PASSAGE ▸
BEGIN

OpenAI: A high-level implementation of chat completion

Less than a year after when I let ChatGPT write a blog post for me, I decided to give the OpenAI API a shot after finally giving into peer pressure and hearing a few too many people say 'we should try using AI'. While the topic of AI is a pretty interesting topic to consider, I think the conversation usually stops there because that's when the brainstorming has to begin. How would one go about implementing AI into their projects? What areas could this be helpful in? Where would it not be?

OpenAI API

What most people do when they try ChatGPT for the first time is they assume the chatbot is the only tool available via OpenAI. Truth is, there are many different input data capabilities along with language models provided by OpenAI beyond just ChatGPT. While I found the model that's used for the chatbot to be the cheapest and easiest to use out-of-the-box, there are many different options out there depending on your needs for your integration:

OpenAI Tool Options

In terms of pricing, usage primarily depends on what OpenAI tool you are using. Since I'll primarily be talking about language models, pricing is by 'token':

Multiple models, each with different capabilities and price points. Prices are per 1,000 tokens. You can think of tokens as pieces of words, where 1,000 tokens is about 750 words. This paragraph is 35 tokens.

END

AIM OF THE EXERCISE ▸ In the OpenAI API post, condense the paragraph beginning "Less than a year after" into a short bulleted list that keeps its main facts. The material has no connection to the post about the OpenAI API.

(Data records)

BEGIN

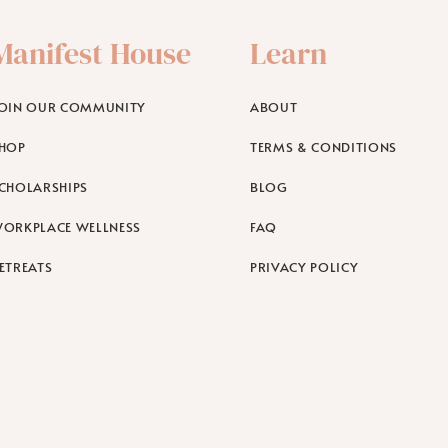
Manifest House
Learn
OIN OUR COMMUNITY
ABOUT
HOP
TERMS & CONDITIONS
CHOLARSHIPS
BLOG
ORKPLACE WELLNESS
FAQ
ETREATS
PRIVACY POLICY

END

REPLY ▸
- Less than a year after having ChatGPT write a blog post, the writer decided to try the OpenAI API.
- The decision came after giving in to peer pressure and hearing too many people say "we should try using AI."
- AI is an interesting topic, but the conversation usually stops once brainstorming has to begin.
- Open questions: how to implement AI in projects, where it could help, and where it would not.